◆ **Exercise details**:
Reproduce exactly the lines that run from the start of the records below to the line with "parece tranquilo realmente é.", inclusive.

-=-=-=-=-

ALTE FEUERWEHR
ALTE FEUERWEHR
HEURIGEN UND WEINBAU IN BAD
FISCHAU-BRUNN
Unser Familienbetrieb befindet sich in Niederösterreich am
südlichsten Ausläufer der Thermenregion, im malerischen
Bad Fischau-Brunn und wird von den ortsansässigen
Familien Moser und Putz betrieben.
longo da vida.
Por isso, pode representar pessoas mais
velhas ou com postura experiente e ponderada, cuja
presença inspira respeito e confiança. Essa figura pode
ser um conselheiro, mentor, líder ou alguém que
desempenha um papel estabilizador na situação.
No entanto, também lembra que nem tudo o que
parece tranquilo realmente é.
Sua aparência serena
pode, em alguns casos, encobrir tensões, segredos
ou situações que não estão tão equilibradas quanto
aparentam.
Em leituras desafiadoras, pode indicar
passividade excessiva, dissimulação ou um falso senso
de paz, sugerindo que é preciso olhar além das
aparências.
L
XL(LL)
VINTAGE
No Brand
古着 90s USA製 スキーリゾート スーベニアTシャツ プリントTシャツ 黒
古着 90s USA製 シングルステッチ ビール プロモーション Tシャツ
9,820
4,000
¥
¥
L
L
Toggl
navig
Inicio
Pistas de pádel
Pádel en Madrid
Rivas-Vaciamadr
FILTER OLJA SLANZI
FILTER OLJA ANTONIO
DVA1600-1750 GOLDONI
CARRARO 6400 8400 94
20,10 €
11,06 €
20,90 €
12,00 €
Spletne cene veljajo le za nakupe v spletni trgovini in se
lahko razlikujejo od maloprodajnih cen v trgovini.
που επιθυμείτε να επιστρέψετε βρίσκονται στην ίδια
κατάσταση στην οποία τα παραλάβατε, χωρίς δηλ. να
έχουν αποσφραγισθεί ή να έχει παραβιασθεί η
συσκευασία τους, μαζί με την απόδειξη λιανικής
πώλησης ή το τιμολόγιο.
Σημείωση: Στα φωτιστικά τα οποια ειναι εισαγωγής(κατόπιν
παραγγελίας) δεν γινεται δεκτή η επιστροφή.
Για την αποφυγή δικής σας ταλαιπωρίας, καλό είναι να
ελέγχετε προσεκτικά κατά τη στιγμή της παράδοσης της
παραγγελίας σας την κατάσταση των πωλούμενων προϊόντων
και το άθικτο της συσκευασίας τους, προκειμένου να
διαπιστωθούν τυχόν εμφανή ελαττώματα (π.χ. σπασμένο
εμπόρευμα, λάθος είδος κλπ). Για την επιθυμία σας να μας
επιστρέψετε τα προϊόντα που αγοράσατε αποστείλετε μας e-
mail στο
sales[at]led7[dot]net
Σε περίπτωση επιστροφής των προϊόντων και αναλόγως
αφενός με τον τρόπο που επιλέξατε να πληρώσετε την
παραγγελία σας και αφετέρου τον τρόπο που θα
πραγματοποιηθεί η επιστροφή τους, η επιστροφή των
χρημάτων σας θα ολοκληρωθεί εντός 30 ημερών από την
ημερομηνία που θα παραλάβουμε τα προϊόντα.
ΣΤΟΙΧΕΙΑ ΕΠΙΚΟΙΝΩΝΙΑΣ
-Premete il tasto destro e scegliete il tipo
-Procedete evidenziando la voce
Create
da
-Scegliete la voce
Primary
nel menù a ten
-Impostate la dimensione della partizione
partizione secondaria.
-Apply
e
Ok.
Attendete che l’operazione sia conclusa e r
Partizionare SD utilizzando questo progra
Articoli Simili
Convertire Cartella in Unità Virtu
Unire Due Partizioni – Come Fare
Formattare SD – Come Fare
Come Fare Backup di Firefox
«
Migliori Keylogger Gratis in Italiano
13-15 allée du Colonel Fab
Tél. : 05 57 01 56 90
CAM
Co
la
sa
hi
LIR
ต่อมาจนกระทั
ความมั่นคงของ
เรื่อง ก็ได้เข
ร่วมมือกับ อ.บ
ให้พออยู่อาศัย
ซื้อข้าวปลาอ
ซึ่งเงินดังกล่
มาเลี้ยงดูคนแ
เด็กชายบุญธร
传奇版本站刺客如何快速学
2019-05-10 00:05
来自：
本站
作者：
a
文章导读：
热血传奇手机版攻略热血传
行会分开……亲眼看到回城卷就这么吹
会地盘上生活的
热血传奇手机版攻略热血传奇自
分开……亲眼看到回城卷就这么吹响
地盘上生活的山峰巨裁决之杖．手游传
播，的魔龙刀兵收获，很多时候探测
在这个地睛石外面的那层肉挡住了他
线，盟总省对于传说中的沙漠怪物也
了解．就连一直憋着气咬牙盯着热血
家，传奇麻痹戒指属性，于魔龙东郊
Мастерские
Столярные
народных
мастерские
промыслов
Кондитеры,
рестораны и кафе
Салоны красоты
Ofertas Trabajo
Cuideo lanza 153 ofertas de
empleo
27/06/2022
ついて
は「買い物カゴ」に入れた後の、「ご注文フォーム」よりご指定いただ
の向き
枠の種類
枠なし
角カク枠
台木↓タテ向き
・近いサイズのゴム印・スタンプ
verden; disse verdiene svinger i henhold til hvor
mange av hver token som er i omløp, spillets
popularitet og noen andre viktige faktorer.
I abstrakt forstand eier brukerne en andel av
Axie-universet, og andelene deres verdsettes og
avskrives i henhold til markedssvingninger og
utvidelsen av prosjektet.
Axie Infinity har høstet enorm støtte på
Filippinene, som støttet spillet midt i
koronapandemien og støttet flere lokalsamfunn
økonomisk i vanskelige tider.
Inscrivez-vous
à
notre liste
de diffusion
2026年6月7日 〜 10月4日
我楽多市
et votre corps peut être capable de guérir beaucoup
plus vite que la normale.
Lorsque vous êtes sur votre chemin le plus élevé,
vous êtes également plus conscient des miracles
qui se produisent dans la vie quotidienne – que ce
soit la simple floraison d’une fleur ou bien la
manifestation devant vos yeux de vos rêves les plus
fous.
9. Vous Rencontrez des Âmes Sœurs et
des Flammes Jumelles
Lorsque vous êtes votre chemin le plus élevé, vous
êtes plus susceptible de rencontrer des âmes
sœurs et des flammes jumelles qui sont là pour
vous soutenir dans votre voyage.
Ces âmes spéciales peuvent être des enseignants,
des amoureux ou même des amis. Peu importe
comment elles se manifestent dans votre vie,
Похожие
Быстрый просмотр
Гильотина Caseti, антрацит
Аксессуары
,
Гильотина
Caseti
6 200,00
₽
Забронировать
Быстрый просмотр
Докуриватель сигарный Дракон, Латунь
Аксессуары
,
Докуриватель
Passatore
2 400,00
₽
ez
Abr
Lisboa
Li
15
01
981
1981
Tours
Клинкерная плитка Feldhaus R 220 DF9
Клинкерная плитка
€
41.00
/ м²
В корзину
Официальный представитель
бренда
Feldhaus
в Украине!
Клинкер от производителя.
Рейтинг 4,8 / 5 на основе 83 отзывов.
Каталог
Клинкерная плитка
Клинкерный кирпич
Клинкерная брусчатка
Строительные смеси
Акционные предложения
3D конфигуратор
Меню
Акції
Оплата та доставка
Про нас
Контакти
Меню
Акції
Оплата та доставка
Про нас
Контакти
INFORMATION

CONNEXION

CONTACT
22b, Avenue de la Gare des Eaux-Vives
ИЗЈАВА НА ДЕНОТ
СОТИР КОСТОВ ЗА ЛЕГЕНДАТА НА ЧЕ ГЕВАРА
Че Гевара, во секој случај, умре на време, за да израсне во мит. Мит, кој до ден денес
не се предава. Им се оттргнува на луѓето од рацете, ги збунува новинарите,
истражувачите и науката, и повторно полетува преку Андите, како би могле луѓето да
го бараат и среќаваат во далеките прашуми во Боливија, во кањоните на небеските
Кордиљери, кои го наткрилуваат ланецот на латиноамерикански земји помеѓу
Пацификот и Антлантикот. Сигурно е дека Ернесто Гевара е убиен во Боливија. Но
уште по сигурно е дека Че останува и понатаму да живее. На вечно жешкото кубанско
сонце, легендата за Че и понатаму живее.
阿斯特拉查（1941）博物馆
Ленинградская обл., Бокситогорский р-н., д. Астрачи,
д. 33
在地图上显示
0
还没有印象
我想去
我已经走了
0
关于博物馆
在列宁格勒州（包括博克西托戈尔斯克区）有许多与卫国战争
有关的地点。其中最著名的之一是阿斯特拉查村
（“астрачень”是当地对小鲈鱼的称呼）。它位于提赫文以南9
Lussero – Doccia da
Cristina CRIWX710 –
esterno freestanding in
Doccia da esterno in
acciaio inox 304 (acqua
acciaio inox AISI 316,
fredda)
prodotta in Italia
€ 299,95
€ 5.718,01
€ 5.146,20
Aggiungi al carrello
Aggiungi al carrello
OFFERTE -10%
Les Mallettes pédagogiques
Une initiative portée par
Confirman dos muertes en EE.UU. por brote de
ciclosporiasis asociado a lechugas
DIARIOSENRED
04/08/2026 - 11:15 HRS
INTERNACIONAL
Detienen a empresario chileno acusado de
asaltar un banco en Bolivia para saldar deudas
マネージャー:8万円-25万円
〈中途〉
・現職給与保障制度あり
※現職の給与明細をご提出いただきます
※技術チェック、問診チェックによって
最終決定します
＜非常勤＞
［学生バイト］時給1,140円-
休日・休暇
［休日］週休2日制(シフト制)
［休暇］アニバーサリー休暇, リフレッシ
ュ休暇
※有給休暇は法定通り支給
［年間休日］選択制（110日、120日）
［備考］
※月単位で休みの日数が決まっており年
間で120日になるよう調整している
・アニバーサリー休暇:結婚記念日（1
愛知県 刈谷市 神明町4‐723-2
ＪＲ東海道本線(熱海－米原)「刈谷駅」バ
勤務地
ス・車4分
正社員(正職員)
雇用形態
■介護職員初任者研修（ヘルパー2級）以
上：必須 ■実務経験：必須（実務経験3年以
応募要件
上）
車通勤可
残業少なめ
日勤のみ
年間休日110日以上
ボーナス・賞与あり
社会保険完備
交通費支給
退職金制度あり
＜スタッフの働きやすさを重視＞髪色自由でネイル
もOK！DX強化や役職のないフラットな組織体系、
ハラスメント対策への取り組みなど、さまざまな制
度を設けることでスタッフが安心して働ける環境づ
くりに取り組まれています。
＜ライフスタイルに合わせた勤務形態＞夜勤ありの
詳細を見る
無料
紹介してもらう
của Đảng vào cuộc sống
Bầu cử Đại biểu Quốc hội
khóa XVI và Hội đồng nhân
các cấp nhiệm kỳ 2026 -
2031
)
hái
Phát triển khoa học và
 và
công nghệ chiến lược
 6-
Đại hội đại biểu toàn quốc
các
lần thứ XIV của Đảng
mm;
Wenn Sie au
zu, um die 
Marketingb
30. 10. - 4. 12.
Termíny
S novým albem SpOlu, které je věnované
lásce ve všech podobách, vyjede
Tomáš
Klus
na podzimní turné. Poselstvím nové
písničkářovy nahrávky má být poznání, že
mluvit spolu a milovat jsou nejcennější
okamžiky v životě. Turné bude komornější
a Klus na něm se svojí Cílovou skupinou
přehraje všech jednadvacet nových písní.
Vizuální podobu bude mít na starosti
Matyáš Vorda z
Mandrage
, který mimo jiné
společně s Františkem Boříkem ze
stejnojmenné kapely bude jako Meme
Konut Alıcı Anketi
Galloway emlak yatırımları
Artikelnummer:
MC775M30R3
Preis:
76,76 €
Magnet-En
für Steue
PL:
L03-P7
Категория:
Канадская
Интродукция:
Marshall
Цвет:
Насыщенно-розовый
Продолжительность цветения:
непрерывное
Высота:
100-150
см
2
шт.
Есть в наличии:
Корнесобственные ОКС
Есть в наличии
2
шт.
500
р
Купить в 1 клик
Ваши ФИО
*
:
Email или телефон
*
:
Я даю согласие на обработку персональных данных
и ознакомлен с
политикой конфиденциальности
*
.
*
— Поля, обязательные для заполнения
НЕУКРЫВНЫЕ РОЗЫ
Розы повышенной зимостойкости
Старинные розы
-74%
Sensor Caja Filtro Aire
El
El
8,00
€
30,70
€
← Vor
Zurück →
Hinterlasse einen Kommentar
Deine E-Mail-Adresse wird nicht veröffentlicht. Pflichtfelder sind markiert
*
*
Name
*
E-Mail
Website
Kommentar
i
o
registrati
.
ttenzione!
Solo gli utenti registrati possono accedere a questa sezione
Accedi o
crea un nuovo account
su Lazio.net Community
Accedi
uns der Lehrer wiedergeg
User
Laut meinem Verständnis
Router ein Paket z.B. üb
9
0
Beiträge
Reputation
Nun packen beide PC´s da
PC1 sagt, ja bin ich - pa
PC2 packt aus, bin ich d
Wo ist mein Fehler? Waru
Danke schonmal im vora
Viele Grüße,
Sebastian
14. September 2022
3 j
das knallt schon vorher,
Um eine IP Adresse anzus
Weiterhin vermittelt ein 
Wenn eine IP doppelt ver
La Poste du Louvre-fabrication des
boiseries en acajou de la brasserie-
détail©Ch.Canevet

-=-=-=-=-

◆ **Answer**:
ALTE FEUERWEHR
ALTE FEUERWEHR
HEURIGEN UND WEINBAU IN BAD
FISCHAU-BRUNN
Unser Familienbetrieb befindet sich in Niederösterreich am
südlichsten Ausläufer der Thermenregion, im malerischen
Bad Fischau-Brunn und wird von den ortsansässigen
Familien Moser und Putz betrieben.
longo da vida.
Por isso, pode representar pessoas mais
velhas ou com postura experiente e ponderada, cuja
presença inspira respeito e confiança. Essa figura pode
ser um conselheiro, mentor, líder ou alguém que
desempenha um papel estabilizador na situação.
No entanto, também lembra que nem tudo o que
parece tranquilo realmente é.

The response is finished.